Shippou-Sensei said:


> it seems to be something of a pattern. the best students tend to be 25+ i'm not sure what it is. perhaps it's the distance from having been at school. i think school fucks up your way of looking at study.



I think we nanny them far too much - they don't really learn to think or study by themselves v much in school imo, let alone read or reference. All so we can hit targets.


----------



## Shippou-Sensei (Dec 7, 2011)

given the very tight peramaters to the curriculum there is very little opertunity  for self motivated discovery.

too much emphsis on what people learn not how they learn


----------



## fractionMan (Dec 7, 2011)

One of my mates is a lecturer and spends an awful lot of his time facepalming over his students ineptitude and general disinterest in the subject being taught.  He reckons only half of them should even be there.


----------



## ViolentPanda (Dec 7, 2011)

wayward bob said:


> okay i'll be the voice in the wilderness on this one. it's the staff not the students who are a shower of shit at our place. i'm the oldest by a fair way on the course, the others are pretty much all straight off foundation. but their work is often inspiring, and the _way_ they work is too. we had a group tutorial where every one of us said we were rubbish at/hated drawing, but everyone showed development in their work over the term and everyone had come up with their own ways of getting past their lack of confidence. in particular the people who were working in their _own_ way, as opposed to the way we'd been _told_, were doing really good stuff.

Collection entries
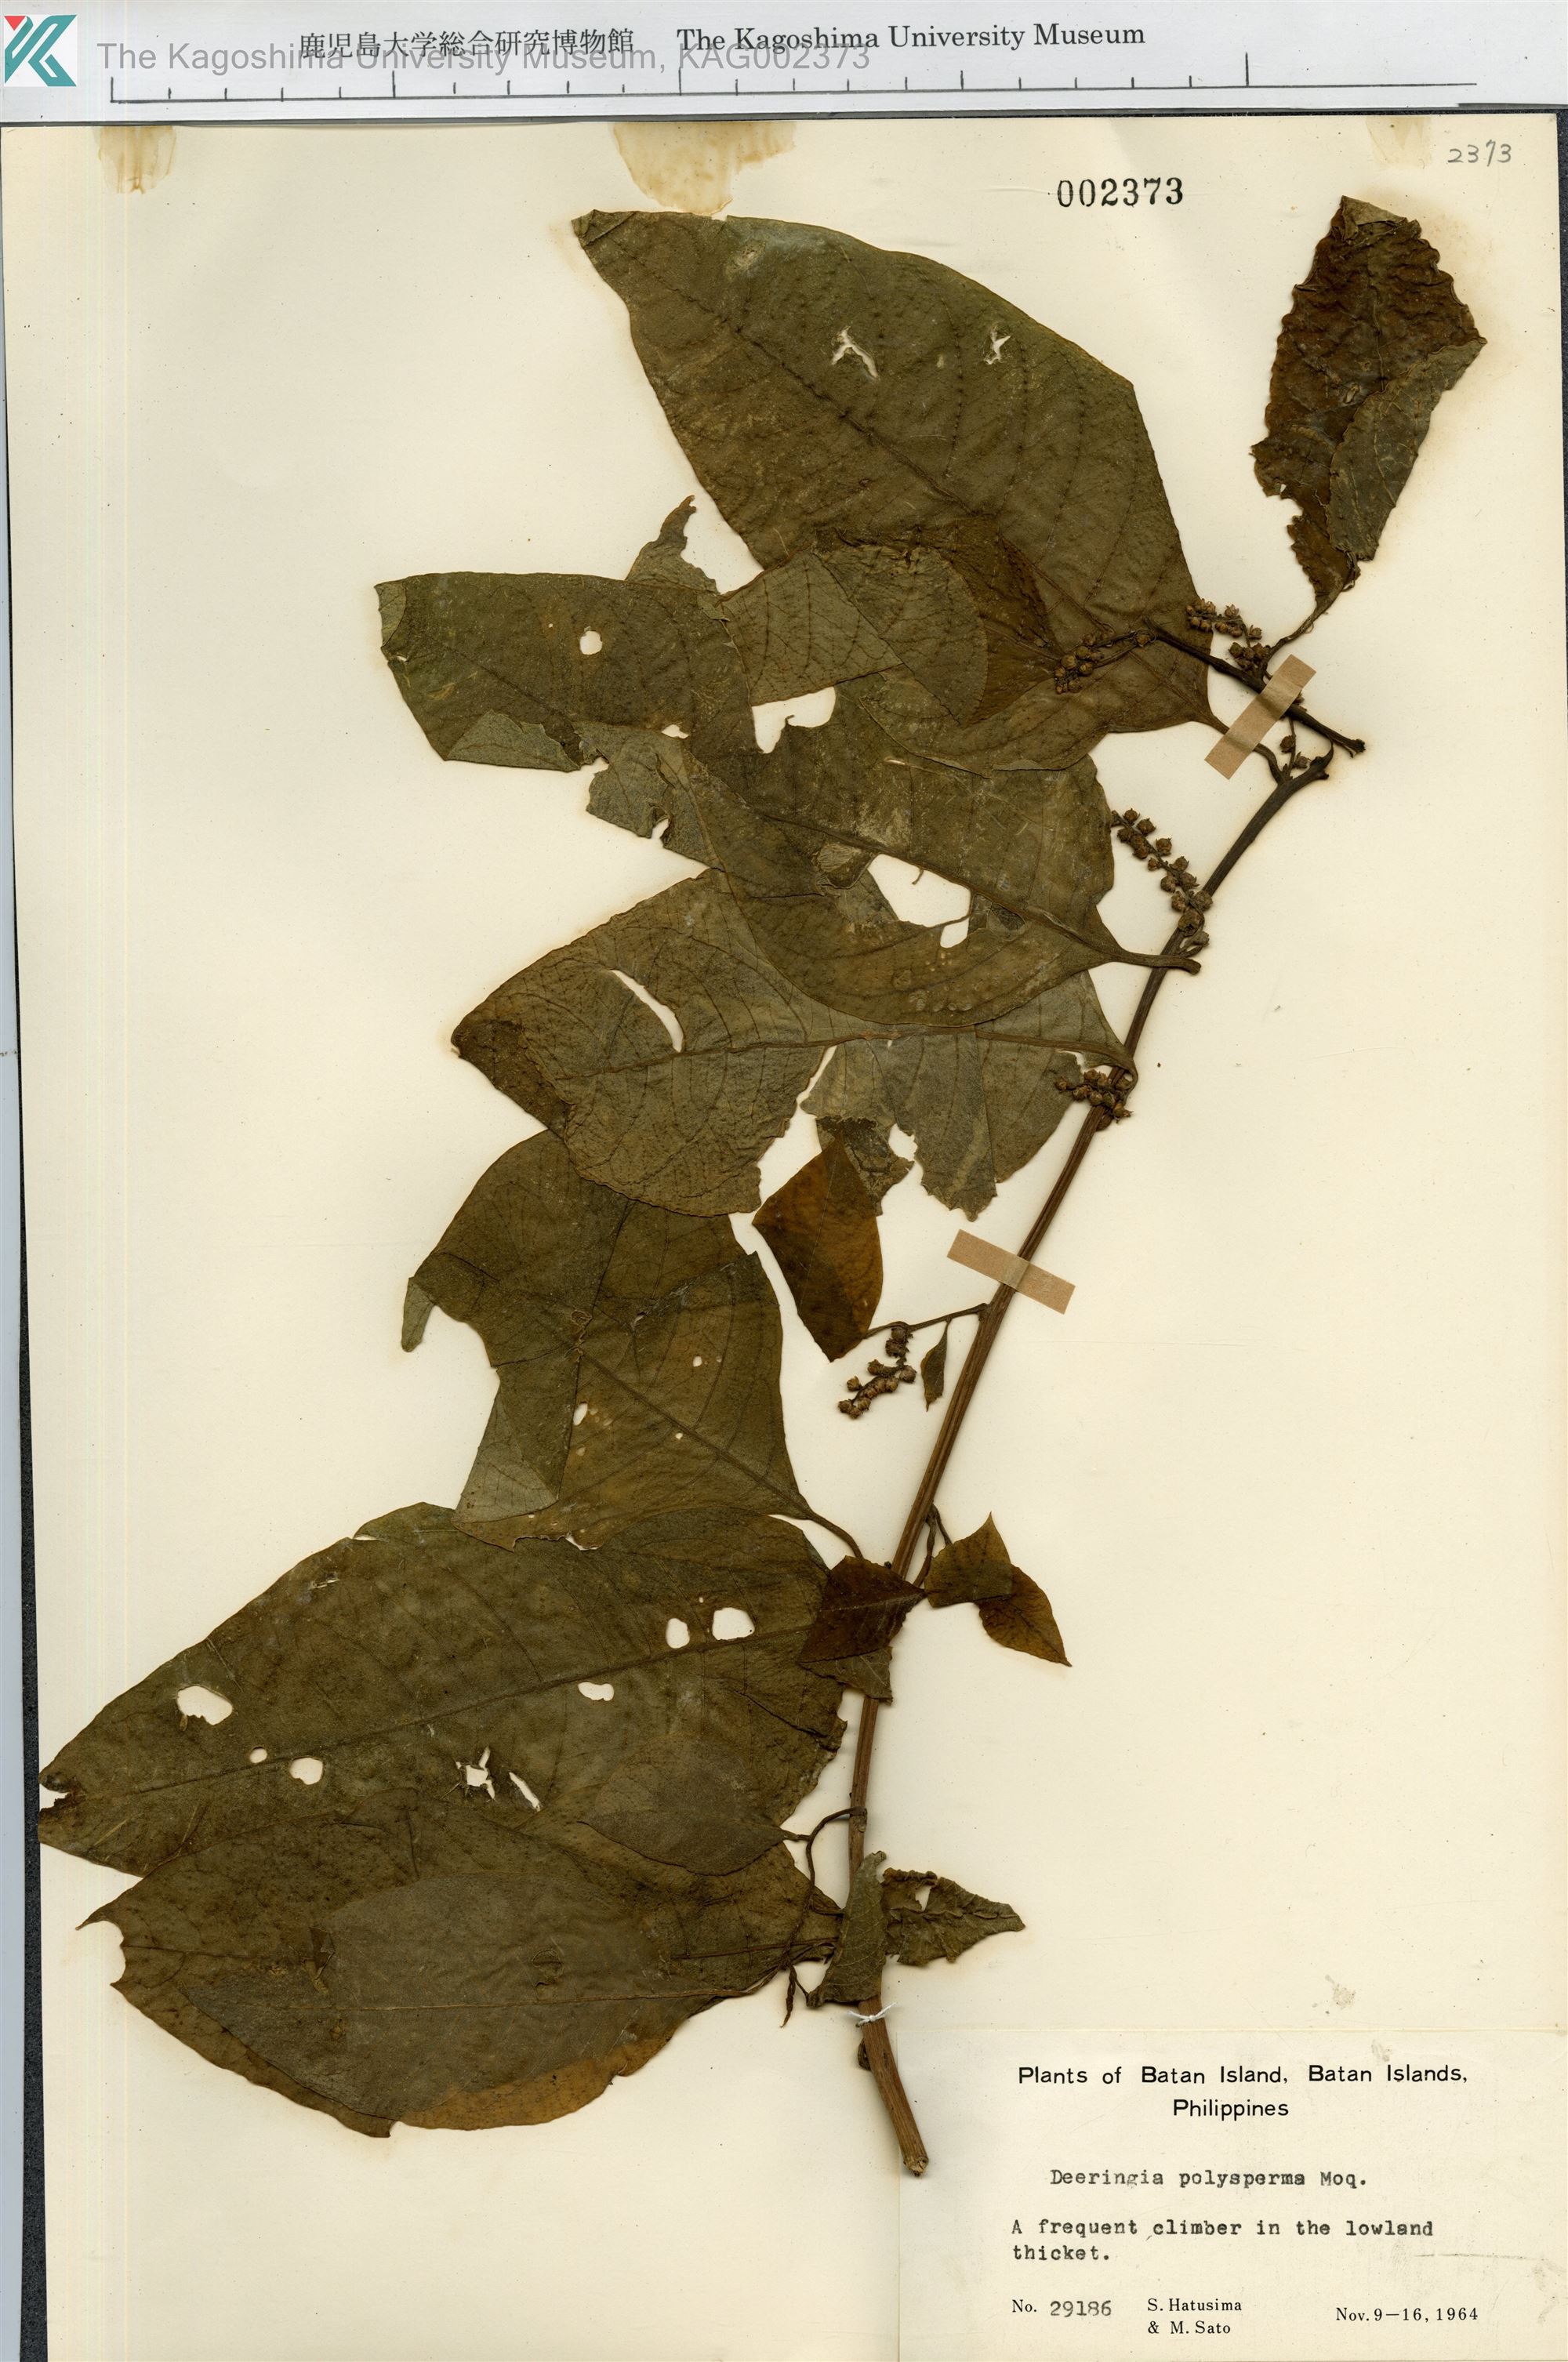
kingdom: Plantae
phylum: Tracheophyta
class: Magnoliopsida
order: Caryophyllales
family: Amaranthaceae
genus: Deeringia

**Problems and tasks**
a) In the forum thread, what does fractionMan's lecturer friend reckon about his students?
b) According to the forum thread, why do school students have very little opportunity for self-motivated discovery?

**Per-task outputs**
a) He reckons only half of them should even be there.

b) The curriculum has very tight parameters, which leaves little room for self-motivated discovery.